Le caractère sans incident de la violence structurelle la rend impropre à la couverture médiatique par rapport à la violence cinétique. Mais les deux sont inextricablement liés.

La violence qui s’est déroulée en Palestine et en Israël au cours des quatre derniers mois s’est accompagnée d’un déluge d’informations en temps quasi réel sur les réseaux sociaux et les médias d’information du monde entier. Comme dans d’autres situations politiquement chargées qui évoluent rapidement, une partie de ces informations sont fausses et les vérificateurs des faits ont eu les mains pleines. Et comme à d’autres occasions, des plateformes telles que Meta, Twitter/X et même Telegram ont été critiquées pour ne pas intervenir, ou pour intervenir de manière partiale .

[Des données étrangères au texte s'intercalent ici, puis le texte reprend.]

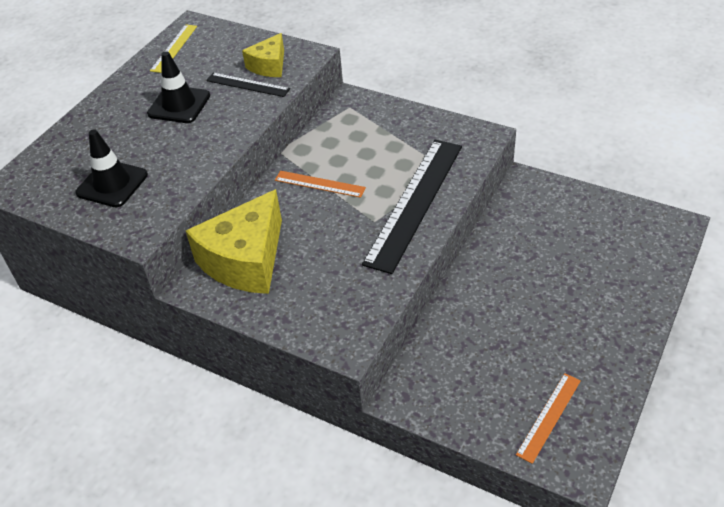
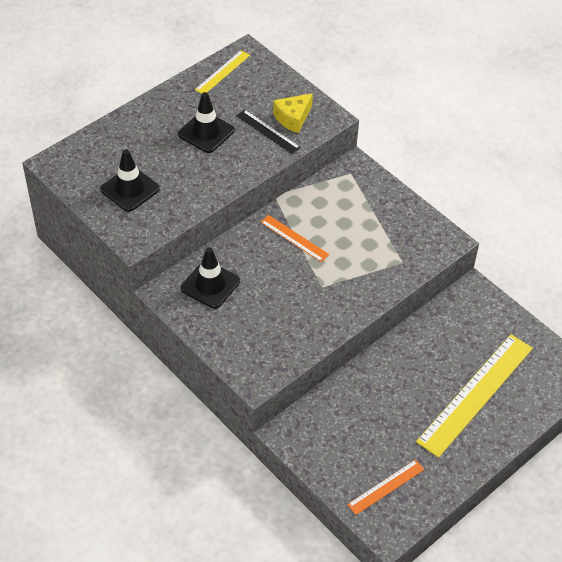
camera: 15 degrees right, 5 degrees up
(245, 260) = (210, 285): yellow cheese -> black traffic cone
(415, 203) = (362, 282): black ruler -> none
(588, 280) = (476, 394): none -> yellow ruler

Cependant, les humains ne formulent pas d’opinions basées sur des informations, mais plutôt sur des histoires tirées d’informations – et la relation entre eux est loin d’être linéaire. Des informations fictives peuvent être organisées dans une histoire qui véhicule des vérités profondes, comme le prouvent les grands romanciers depuis des siècles. À l’inverse, et comme l’ont démontré les derniers mois de couverture médiatique, il n’existe aucun fait qui ne puisse être mis au service d’un mensonge. Au-delà de la désinformation (le trafic de mensonges), je crains, en tant que chercheur en médias et spécialiste de longue date de la lutte palestinienne, que la décontextualisation (la présentation sélective des vérités) soit la menace la plus omniprésente et la plus insaisissable pour notre compréhension collective.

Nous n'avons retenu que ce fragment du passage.